Frequently Asked Questions about Jade Plants
Weekly watering after the soil has dried out is an ideal schedule for Jade plants. These are succulents, so they don’t require much water. If you’re unsure whether your plant needs water, do the knuckle test or use a moisture meter.
Jade plants store water in their thick leaves and stems, so adding too much water can cause root and stem rot. But giving too little water may also damage the plant. Lack of water symptoms may include stunted growth, leaf drop, and spots on the foliage.
Jade plants should not be placed in bathrooms due to the high humidity levels. The plant prefers a dry environment to thrive in, mimicking the arid atmosphere of their native habitat in South Africa. Where possible, keep Jade plants away from humidifiers and areas where water is used frequently, like bathrooms and kitchens.
Plenty of sunlight, occasional fertilizing, and yearly repotting can help Jade plants grow faster. However, it’s important to note that the plant is typically slow-growing. Repotting can encourage more root development and overall growth.
Several weeks of dark, dry, and cool conditions at 55°F in the fall will trigger a Jade plant to form buds and eventually bloom.

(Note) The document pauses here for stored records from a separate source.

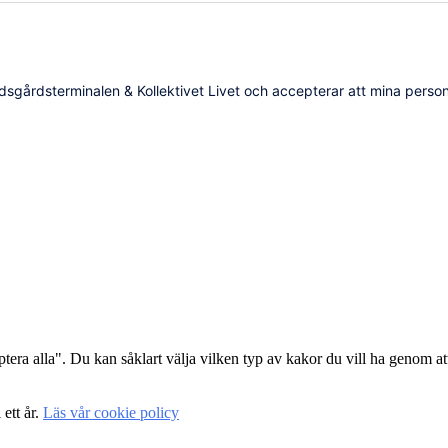
dsgårdsterminalen & Kollektivet Livet och accepterar att mina person
era alla". Du kan såklart välja vilken typ av kakor du vill ha genom att
 ett år.
Läs vår cookie policy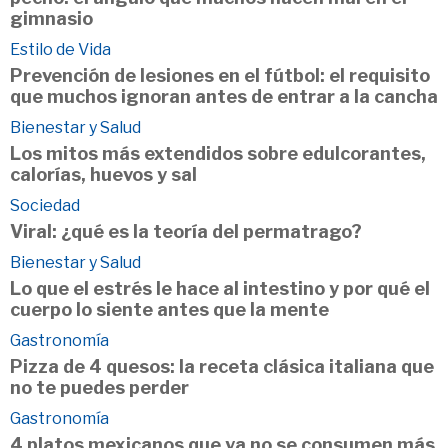
gimnasio
Estilo de Vida
Prevención de lesiones en el fútbol: el requisito
que muchos ignoran antes de entrar a la cancha
Bienestar y Salud
Los mitos más extendidos sobre edulcorantes,
calorías, huevos y sal
Sociedad
Viral: ¿qué es la teoría del permatrago?
Bienestar y Salud
Lo que el estrés le hace al intestino y por qué el
cuerpo lo siente antes que la mente
Gastronomía
Pizza de 4 quesos: la receta clásica italiana que
no te puedes perder
Gastronomía
4 platos mexicanos que ya no se consumen más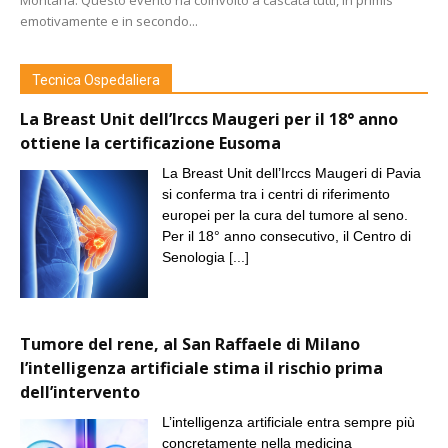
Montana. Questo evento ha coinvolto a cascata tutti, in primis
emotivamente e in secondo...
Tecnica Ospedaliera
La Breast Unit dell’Irccs Maugeri per il 18° anno
ottiene la certificazione Eusoma
La Breast Unit dell’Irccs Maugeri di Pavia
si conferma tra i centri di riferimento
europei per la cura del tumore al seno.
Per il 18° anno consecutivo, il Centro di
Senologia
[...]
Tumore del rene, al San Raffaele di Milano
l’intelligenza artificiale stima il rischio prima
dell’intervento
L’intelligenza artificiale entra sempre più
concretamente nella medicina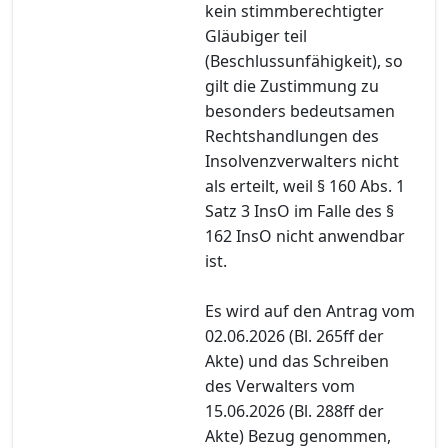
kein stimmberechtigter
Gläubiger teil
(Beschlussunfähigkeit), so
gilt die Zustimmung zu
besonders bedeutsamen
Rechtshandlungen des
Insolvenzverwalters nicht
als erteilt, weil § 160 Abs. 1
Satz 3 InsO im Falle des §
162 InsO nicht anwendbar
ist.
Es wird auf den Antrag vom
02.06.2026 (Bl. 265ff der
Akte) und das Schreiben
des Verwalters vom
15.06.2026 (Bl. 288ff der
Akte) Bezug genommen,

Water the plant regularly after this period to ensure the plant is well-hydrated. This will help your Jade plant produce small clusters of sweet-smelling flowers of white and pink. However, it’s worth noting that flowering is not common for the plant in indoor conditions.
A healthy Jade plant has strong, thick stems with an abundance of fleshy green leaves sometimes tinged with red. Don’t worry if the stems turn brown and woody or if older leaves at the bottom drop. This means the plant is naturally maturing as it develops new growth at the top.
Overall, Jade plants are not an exception to the no-sunlight rule. Like all plants, they require light to survive and grow well. Give it as much as you can, and your Jade plant will live for so long that it may just become a family heirloom. Happy planting!